Member Reviews
McCarthyism Handled Like a Pop Thriller
The “Preface” describes how the author “grew up in the 1980s” at near “the end of the Cold War”. I don’t think it ended that early. Whenever, anybody meets me out here in Quanah, TX in 2024, they only ask where I’m from, waiting for me to say “Russia” before refusing to say anything else, as if I’ve confessed to being an enemy-commie. I felt so ostracized across high school and college in Massachusetts that I rebelled by making my Honors College graduation speech in Russian. A few dozen people followed my example by making their remarks in their own languages because they obviously experienced similar xenophobia or fear of otherness. Americans seem to live to ostracize people, and to find any fault to harass, or intimidate, or to fire-without-cause, or to not hire “others”. Anybody who taps into this thirst to hate “others” tends to be given a pulpit to spew hatred. McCarthyism is just one of these hatred-propagandas that still resonates in the nonsensical tirades among Republicans against “socialists”, while they are themselves making many by-definition “socialist” arguments to win voters, while sneaking in anti-populist policies that repay their bribing donors… It’s getting a bit late, as I near the end of another day, so I’ve digressed here…

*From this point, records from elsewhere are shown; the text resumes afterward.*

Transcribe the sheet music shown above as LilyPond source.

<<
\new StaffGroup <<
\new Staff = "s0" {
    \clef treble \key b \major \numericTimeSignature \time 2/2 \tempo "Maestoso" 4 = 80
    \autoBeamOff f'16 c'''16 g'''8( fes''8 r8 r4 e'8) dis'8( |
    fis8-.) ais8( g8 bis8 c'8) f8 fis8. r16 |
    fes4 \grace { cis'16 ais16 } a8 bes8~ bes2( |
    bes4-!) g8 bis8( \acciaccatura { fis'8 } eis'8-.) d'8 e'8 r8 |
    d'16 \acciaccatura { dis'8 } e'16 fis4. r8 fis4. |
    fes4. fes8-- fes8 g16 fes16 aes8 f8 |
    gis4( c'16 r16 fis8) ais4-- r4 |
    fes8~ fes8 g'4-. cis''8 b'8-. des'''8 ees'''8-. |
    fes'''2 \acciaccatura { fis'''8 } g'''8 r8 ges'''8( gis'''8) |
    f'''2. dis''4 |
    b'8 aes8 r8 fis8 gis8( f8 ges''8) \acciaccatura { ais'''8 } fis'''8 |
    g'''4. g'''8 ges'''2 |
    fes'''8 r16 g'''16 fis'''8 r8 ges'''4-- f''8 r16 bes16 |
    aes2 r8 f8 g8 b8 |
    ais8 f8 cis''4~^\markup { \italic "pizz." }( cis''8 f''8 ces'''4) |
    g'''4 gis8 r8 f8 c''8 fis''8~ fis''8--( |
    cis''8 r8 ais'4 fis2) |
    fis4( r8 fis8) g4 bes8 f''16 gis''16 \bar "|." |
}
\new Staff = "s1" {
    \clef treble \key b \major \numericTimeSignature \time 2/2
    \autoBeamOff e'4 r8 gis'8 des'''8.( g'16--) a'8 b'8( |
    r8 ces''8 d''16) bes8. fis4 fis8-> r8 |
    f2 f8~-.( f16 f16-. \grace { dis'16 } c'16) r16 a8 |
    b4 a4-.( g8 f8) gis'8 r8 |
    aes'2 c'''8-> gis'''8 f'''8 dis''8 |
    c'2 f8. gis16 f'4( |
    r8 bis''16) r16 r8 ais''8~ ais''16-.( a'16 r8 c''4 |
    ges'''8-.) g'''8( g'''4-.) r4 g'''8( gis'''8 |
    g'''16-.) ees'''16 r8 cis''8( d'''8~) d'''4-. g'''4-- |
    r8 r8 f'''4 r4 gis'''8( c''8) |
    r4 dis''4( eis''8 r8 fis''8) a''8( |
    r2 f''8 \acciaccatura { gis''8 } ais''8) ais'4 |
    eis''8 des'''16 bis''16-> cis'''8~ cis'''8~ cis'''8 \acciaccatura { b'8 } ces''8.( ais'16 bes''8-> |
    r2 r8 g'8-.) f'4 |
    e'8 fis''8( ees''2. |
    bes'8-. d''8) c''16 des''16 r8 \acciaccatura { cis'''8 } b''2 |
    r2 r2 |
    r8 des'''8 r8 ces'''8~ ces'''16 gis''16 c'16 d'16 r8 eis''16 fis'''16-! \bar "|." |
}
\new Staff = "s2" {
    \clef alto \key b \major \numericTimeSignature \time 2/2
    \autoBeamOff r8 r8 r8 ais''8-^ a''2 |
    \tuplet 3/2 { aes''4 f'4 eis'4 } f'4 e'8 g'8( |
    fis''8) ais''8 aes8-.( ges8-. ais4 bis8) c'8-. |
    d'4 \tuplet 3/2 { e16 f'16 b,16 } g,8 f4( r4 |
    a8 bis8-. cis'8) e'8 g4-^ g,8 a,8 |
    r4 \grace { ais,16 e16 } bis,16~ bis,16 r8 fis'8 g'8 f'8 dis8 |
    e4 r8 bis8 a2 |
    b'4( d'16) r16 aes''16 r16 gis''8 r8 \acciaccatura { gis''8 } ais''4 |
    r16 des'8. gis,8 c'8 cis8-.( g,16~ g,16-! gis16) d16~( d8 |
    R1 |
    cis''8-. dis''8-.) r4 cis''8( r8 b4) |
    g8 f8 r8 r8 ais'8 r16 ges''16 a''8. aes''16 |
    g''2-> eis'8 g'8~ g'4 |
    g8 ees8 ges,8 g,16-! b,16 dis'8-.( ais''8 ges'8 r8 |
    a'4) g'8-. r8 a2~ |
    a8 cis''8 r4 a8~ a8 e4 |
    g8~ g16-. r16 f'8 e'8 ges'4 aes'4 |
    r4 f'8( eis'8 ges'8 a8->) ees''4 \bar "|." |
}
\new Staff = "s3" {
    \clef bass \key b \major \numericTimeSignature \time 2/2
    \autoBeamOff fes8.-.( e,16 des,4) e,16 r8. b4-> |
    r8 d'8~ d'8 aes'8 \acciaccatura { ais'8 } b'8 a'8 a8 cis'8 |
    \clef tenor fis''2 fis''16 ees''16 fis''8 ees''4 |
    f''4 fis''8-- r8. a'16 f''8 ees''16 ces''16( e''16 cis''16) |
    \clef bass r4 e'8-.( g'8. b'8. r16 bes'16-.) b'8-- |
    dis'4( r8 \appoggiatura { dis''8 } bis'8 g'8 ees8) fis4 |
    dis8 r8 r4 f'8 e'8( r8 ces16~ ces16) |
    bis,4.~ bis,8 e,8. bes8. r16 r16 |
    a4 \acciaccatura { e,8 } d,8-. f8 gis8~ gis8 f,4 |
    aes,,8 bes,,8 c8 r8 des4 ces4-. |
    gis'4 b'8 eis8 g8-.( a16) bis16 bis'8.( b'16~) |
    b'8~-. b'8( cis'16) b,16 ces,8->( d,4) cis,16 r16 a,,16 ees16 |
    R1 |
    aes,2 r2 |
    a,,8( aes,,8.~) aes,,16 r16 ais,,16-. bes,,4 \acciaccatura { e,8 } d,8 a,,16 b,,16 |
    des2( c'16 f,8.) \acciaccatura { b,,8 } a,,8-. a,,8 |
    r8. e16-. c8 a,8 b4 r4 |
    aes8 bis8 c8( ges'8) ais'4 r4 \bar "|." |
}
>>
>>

The “Prologue” describes the features of a woman before stating that she is testifying before the Un-American Activities committee in 1946. An FBI report “described her as ‘believed Jewish’”: in other words, they failed to do enough research to figure her ethnicity out. The narrative does not address this, as it digresses into random info about where she worked, and what she did. A transcript dialogue from this hearing follows: at least these are evidence-based quotes, unlike some other non-fictions that just make up conversations that never took place. The dialogue allows this woman to not submit her evidence, and then she is held “in contempt of Congress”. This threatened her imprisonment, and it passed this Committee: “7 to zero”. Then, the author explains that this example became “numbingly common” in the following decade, as random “school teachers movie stars, longshoremen, and diplomats” were brought in for this “degradation ceremony. If they refused—to hand over documents, to name names, to admit membership in the Communist Party—they went to jail.” While this is a good way of summarizing this case, the lack of concrete details about what these people did that made them targets, and what evidence were used against them makes this a very paranoid narrative that fails to accuse the villains of specific misdoing. This seems to be designed to scare modern readers of potential similar mass-imprisonments by Trump without any rational explanations, as opposed to merely frightening readers of America’s past misdeeds.
“1: A Blue Envelope” echoes this problem as it starts with a visit, and a portrait of how people looked, and what they did: these seem irrelevant because they are given before the author clarifies what these characters are going be accused of or accuse others of. The story is framed like a pop fiction narrative: “Savile Row suits. Homburg hats. Cream-white shirts….” What does this have to do with the prosecution of innocent people? This is an incredibly annoying book to read for anybody who has been exposed to such mistreatment, and who are looking to understand it with a detached, researched perspective (which is missing in this book). I do not recommend folks to try to read this. It’s a tough hill to climb.